Which people, events, and issues are most important and meaningful for your community?

  • Which are most critical for the world to understand?
  • Which have been most often left out or misrepresented in the world’s knowledge? What are important people, issues and events, for instance, that other communities have written about without the perspective of your community?
  • Mark these as high priority.

For Wikipedia edit-a-thons

  • If you plan to have a group working on adding knowledge to Wikipedia…
  • Prioritize a list of the top 20 topics for your community to add or improve articles about on Wikipedia.
  • Ensure that you have what Wikipedia considers "reliable sources" that you can cite when adding knowledge there. The rules of what's considered "reliable" will differ slightly in different language versions of the online encyclopedia, but in general content added without strong citations is likely to be deleted.

For knowledge that isn’t yet written down in “reliable” sources

  • You might also prioritize a list of important topics that don’t have written, independent, peer-reviewed sources to cite on Wikipedia.
  • For each topic, you might begin to brainstorm how new sources could be gathered or created.
  • You might think about reaching out to scholars, journalists, videographers, archives, etc along the way to get others helping to generate new sources.

Examples

Some examples from Dalit History Month organizers show what one community’s path has looked like. Yours may be similar and different at the same time!
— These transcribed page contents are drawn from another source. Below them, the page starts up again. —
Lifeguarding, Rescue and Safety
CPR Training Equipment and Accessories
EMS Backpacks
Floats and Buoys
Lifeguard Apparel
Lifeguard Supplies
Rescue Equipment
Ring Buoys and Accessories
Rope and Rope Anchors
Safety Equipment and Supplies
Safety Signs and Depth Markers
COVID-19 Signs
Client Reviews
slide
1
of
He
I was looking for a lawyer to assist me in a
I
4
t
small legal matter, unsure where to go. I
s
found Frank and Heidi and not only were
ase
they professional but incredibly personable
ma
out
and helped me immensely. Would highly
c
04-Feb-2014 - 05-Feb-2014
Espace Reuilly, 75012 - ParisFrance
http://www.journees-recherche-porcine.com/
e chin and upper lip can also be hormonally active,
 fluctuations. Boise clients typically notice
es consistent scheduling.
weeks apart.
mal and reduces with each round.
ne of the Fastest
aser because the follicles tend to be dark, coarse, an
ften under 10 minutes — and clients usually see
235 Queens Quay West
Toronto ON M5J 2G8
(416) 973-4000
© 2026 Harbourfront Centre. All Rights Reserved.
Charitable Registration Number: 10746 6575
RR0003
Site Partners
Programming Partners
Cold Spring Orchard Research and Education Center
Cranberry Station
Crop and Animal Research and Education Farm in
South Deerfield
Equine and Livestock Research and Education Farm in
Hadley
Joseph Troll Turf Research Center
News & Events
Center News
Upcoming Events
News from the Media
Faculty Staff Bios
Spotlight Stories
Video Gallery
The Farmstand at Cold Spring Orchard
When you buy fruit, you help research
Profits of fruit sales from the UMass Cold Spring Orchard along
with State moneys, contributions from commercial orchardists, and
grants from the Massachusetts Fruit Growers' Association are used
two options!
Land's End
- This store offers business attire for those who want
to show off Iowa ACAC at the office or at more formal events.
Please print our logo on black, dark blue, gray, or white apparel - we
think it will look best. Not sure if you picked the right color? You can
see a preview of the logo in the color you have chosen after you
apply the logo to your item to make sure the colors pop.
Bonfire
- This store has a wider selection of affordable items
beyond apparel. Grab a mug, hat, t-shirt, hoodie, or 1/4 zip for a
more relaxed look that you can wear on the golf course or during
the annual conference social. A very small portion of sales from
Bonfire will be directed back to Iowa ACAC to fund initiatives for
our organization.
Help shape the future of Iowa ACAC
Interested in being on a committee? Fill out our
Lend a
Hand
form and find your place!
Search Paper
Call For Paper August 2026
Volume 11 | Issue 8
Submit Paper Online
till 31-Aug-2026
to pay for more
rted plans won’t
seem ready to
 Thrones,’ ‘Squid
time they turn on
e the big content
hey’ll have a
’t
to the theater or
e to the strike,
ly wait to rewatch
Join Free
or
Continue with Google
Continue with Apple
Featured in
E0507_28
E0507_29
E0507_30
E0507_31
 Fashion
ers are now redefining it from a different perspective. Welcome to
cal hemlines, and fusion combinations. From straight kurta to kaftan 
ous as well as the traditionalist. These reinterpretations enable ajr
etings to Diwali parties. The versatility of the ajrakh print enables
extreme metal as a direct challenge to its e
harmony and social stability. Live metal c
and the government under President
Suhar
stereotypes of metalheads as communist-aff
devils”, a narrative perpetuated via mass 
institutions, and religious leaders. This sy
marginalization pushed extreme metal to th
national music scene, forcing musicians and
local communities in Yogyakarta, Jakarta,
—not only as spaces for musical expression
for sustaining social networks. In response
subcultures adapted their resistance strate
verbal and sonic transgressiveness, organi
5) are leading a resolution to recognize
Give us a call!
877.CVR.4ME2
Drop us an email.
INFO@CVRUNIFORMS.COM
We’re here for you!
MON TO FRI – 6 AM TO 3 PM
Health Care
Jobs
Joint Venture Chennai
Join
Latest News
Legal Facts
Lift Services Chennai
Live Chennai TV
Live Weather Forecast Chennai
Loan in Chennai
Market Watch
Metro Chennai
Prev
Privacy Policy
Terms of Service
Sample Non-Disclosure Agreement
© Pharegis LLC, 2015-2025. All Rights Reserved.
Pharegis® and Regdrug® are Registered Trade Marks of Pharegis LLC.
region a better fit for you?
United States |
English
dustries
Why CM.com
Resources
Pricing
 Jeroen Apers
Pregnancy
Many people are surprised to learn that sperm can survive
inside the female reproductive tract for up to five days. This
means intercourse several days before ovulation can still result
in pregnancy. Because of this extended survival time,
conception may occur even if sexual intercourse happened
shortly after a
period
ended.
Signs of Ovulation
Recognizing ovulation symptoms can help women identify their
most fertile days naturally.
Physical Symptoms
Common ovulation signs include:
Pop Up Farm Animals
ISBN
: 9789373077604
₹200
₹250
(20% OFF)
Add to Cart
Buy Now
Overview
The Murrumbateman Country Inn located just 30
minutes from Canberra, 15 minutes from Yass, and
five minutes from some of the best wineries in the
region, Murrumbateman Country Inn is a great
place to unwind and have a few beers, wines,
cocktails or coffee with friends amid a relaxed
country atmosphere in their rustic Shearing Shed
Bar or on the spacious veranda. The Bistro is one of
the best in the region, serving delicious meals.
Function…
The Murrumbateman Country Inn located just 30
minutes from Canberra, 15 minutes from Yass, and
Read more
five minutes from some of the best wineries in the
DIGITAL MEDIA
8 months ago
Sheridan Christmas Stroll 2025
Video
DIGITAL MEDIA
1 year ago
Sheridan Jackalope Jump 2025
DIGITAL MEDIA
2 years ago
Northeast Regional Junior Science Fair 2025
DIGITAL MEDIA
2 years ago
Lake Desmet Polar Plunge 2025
  • Timeline of Dalit History - this is an illustrated version of step 1’s knowledge map. Dalit community members brainstormed names and information about important people, issues, events, and later put it into a timeline format.
  • Dalit History Knowledge Map - this is the spreadsheet where Dalit community organizers added step 2 and 3 info about whether the knowledge is already on Wikipedia or not, and sources that can be used.
  • Dalit Wikipedia Articles - this page has a list of Wikipedia articles that the Dalit community has created or .improved at edit-a-thons after prioritizing a subset of topics to start with.